Saturday, January 21, 2006

bilingualism and children

Children are basically lucky if they are able to truly participate in two different languages before they are about three. Making them bilingual in this sense means truly having them function in a language environment; just playing a few movies for them will entertain them, but won't really achieve the effect that I'm talking about here.

Monolingual children, on the other hand, face a certain problem. Our brains, in their ruthless quest for efficiency, begin to fuse concepts and language. Thus, if you're monolingual, the word "tree" becomes part of the concept that includes what it looks like, how big it is, what it does, where you see it, etc....If you use two languages, you tend to keep the language aspect separate (this is my theory anyway), because you'll become acutely aware that the language is entirely cultural and separate from the conceptual aspects of the thing. And, that different languages apply meanings to words differently, have different semantic spacing, etc.

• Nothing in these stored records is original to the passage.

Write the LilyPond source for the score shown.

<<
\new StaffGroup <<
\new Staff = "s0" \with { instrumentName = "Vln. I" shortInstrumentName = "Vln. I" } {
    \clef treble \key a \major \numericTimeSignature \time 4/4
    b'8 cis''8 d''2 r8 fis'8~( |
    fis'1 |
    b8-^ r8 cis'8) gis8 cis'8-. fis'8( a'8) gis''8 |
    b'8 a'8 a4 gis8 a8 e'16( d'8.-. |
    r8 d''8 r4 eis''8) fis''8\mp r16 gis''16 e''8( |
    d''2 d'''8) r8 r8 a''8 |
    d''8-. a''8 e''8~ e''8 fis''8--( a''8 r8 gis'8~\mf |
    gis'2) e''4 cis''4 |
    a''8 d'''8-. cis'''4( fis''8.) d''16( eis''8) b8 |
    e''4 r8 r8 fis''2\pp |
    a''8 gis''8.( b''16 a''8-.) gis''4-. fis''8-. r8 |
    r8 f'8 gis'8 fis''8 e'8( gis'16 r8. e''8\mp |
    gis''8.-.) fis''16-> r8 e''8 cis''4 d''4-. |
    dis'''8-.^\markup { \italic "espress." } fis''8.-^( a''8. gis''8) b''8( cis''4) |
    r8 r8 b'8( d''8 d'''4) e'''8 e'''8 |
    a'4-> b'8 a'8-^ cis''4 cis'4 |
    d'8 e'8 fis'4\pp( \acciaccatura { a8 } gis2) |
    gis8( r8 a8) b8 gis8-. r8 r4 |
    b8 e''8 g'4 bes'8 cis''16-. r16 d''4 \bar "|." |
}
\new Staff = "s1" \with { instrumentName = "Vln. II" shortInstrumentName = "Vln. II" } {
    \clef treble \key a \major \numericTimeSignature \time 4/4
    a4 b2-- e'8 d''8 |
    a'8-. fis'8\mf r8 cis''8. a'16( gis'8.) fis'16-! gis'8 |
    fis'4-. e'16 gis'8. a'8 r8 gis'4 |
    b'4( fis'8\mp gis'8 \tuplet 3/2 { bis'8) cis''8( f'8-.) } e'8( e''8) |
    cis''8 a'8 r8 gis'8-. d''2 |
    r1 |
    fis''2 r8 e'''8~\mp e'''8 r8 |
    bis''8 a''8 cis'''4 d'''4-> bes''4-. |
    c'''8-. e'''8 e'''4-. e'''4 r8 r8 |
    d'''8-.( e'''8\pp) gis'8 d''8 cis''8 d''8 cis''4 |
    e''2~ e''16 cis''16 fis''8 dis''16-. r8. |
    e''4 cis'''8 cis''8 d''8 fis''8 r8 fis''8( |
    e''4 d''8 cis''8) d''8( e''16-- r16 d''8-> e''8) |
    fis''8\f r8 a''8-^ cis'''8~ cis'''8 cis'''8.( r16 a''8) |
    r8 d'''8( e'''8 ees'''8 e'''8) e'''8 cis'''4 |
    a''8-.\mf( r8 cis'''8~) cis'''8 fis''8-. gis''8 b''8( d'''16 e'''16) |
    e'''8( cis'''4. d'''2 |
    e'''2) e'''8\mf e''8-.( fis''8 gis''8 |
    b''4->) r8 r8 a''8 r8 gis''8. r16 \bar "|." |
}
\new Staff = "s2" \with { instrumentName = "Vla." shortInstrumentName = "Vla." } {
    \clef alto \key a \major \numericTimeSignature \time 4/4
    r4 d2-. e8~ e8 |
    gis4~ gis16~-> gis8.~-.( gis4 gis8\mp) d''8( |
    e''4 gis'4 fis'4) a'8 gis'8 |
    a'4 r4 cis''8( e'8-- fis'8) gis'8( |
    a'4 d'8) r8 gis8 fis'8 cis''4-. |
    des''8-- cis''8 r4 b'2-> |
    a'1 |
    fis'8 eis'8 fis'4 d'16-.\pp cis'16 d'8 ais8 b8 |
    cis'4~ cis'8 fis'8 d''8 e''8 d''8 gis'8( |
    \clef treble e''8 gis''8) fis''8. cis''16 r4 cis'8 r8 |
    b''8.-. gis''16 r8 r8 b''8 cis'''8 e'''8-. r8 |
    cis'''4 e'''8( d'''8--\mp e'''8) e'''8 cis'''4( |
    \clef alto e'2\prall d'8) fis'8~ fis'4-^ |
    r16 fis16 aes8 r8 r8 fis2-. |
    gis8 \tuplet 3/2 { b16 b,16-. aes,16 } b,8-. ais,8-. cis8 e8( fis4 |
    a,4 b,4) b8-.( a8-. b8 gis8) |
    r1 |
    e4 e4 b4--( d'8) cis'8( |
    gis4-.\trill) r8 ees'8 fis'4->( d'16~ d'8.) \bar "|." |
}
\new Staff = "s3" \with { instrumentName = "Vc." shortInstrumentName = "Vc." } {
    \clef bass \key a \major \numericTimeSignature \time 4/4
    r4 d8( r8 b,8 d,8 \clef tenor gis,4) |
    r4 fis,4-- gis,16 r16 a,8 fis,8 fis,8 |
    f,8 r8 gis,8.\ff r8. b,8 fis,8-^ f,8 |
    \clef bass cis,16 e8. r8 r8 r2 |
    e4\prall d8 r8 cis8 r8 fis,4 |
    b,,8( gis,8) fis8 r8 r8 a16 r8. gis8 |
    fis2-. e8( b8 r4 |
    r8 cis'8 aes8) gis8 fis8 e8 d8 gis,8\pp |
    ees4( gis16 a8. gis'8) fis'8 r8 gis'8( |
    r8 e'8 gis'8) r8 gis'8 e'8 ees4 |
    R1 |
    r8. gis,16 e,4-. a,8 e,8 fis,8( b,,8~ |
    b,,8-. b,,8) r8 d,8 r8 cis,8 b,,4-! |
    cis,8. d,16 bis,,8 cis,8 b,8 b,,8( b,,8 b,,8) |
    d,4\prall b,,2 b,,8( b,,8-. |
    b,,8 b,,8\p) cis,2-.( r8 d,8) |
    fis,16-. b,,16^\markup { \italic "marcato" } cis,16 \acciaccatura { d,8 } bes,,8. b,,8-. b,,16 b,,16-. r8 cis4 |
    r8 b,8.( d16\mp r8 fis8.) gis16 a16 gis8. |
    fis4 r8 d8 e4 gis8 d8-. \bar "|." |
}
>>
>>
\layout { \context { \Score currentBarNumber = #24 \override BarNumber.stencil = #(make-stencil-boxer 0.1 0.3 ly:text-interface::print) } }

This separation is what makes it easier for early bilinguals to learn third and fourth languages later...and this alone is a big advantage for the child. He/she will forever be more flexible when it comes to picking up languages.

The early bilingual takes longer to start speaking's as if he/she is looking around, putting all the pieces together...trying to make sure it's right...but generally, there is no other disadvantage...and even that small delay is of very little consequence, since, as a child, you get most of what you want without language anyway.

The early bilingual does have an interesting problem, though. Say one's parents speak L1 in the home, but one's friends speak L2 in the schoolyard and the teacher also uses L2. This early bilingual may not know L2 words for such things as sink, bed, pajamas; he/she may not know L1 words for blackboard, etc. There will be vocabulary gaps. But these are minor. A much bigger problem is the simple perception that the parents are not complete participants in the surrounding society; this sometimes results in the child translating for the parents, even having some power over the parents; but this is not language-related, and is only true in some cases anyway. From a language point of view, the early bilingual is at an advantage, forever, having acquired two languages at an ideal time, and having a thorough mastery of each.